» **SUPPLIED DATA**:

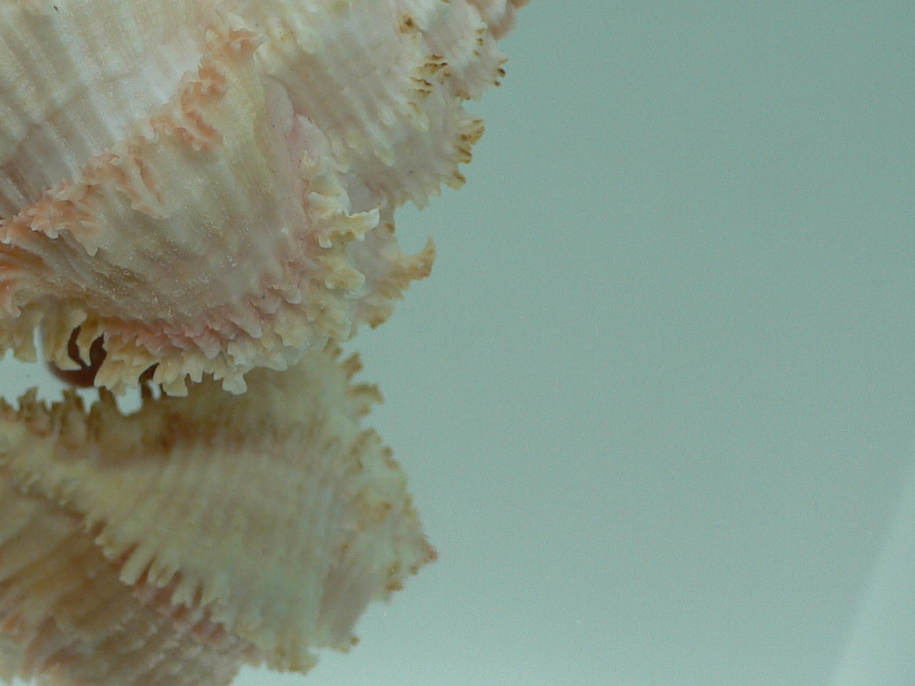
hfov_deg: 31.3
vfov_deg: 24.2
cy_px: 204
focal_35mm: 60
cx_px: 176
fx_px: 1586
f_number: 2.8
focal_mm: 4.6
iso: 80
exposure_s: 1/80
...
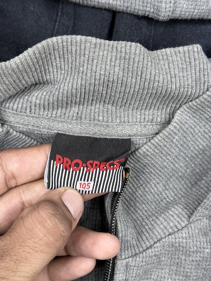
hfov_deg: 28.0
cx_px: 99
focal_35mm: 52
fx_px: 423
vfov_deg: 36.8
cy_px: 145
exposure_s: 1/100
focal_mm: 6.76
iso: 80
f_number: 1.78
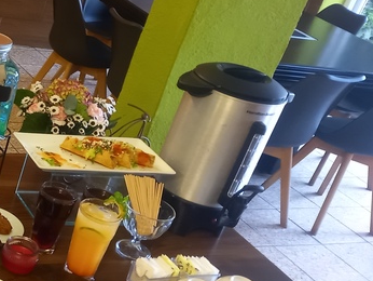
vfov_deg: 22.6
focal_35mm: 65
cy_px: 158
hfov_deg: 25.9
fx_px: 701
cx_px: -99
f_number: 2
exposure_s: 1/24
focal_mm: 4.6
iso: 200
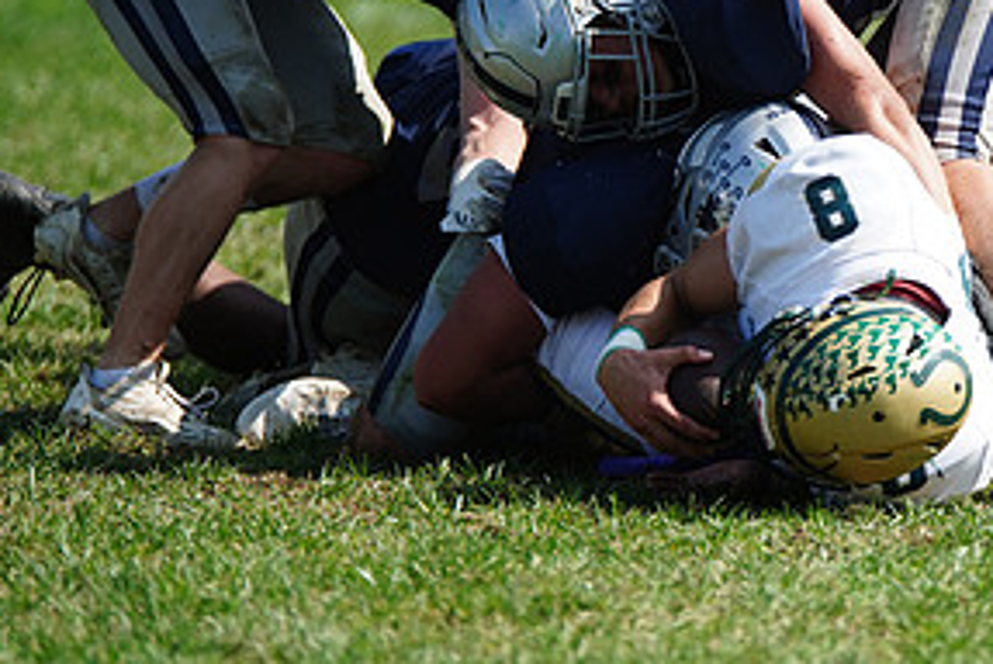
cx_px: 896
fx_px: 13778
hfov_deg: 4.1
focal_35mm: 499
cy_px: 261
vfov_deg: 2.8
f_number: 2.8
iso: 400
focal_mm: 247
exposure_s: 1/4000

» **PROBLEM TO WORK ON**: Each line above starting at the one holding "vfov_deg: 22.6" and ending at the one holding "exposure_s: 1/4000" should be set down exactly as it stands, both ends included, with no pictures.

» **RESPONSE BOX**:
vfov_deg: 22.6
focal_35mm: 65
cy_px: 158
hfov_deg: 25.9
fx_px: 701
cx_px: -99
f_number: 2
exposure_s: 1/24
focal_mm: 4.6
iso: 200
cx_px: 896
fx_px: 13778
hfov_deg: 4.1
focal_35mm: 499
cy_px: 261
vfov_deg: 2.8
f_number: 2.8
iso: 400
focal_mm: 247
exposure_s: 1/4000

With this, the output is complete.